Company based in Portland, Oregon, U.S.

Portland Gear is a company based in Portland, Oregon, United States. The business uses a "P" logo.

== History ==
The business was founded by Marcus Harvey on Black Friday in 2014. He initially sold products from a 1973 Volkswagen Westfalia Camper. Portland Gear's first brick and mortar store operated on Southwest 19th Avenue, near Providence Park in downtown Portland, before relocating to Southwest 10th Avenue. The business has also operated as a pop-up at Washington Square, a shopping mall in Tigard. There is a Portland Gear kiosk at Portland International Airport.

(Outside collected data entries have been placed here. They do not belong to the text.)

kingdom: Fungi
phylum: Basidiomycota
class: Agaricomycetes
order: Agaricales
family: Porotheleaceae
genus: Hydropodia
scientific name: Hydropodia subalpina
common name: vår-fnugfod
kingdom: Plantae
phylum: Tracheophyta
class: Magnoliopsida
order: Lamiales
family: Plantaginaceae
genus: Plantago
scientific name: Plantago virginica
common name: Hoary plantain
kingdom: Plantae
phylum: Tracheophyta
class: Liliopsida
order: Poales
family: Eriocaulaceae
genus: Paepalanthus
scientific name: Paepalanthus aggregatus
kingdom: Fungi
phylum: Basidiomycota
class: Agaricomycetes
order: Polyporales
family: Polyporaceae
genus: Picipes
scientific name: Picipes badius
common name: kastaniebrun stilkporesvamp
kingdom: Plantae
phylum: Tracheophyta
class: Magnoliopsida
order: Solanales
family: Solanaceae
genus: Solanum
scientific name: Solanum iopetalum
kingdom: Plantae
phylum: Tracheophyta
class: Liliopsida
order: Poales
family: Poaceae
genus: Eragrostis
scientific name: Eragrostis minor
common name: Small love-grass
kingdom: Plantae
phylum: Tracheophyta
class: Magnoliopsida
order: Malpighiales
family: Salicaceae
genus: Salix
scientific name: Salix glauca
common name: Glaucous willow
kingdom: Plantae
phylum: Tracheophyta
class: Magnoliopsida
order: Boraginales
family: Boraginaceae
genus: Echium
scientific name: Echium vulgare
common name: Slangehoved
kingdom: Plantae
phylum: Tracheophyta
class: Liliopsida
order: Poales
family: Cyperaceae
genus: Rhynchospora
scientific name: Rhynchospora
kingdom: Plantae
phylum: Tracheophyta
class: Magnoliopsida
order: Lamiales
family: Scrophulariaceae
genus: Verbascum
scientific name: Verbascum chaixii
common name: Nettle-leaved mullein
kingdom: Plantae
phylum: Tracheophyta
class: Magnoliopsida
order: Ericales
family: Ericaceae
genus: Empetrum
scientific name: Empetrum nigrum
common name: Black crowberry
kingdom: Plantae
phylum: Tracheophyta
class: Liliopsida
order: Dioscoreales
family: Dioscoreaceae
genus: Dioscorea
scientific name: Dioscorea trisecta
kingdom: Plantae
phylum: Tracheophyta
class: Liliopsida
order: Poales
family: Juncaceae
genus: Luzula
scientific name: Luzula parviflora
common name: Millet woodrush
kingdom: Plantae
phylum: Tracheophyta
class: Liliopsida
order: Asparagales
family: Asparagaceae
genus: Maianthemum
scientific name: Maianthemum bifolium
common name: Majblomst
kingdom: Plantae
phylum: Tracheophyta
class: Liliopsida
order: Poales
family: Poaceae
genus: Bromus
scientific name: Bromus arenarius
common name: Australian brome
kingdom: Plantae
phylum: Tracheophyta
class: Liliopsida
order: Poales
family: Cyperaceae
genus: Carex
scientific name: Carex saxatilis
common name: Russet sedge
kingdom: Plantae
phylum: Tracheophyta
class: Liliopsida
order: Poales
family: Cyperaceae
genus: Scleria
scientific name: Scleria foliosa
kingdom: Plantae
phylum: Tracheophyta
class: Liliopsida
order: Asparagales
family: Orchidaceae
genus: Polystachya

Harvey's book Product of the People is about the company's first five years (2014 to 2019). Harvey was included in Portland Business Journals "Forty Under 40" list for the success of Portland Gear.

In 2019, a designer accused Portland Gear of copying his work. The company's backpacks and bags are made in Vietnam. In 2021, the business announced a price increase on products because of supply chain issues. Another price increase was announced in 2025 as a result of tariffs. Portland Gear plans to open its first retail outlet outside the Portland metropolitan area in Bend's Old Mill District in 2026.

Portland Gear has had high school athletes represent the brand.

== Products ==
The business sells city-branded travel accessories, including water-resistant apparel and baggage. In 2020, during the COVID-19 pandemic, the business sold "We love you Portland" T-shirts to support health professionals. In 2026, Portland Gear gave away a limited number of T-shirts to Portland Trail Blazers fans.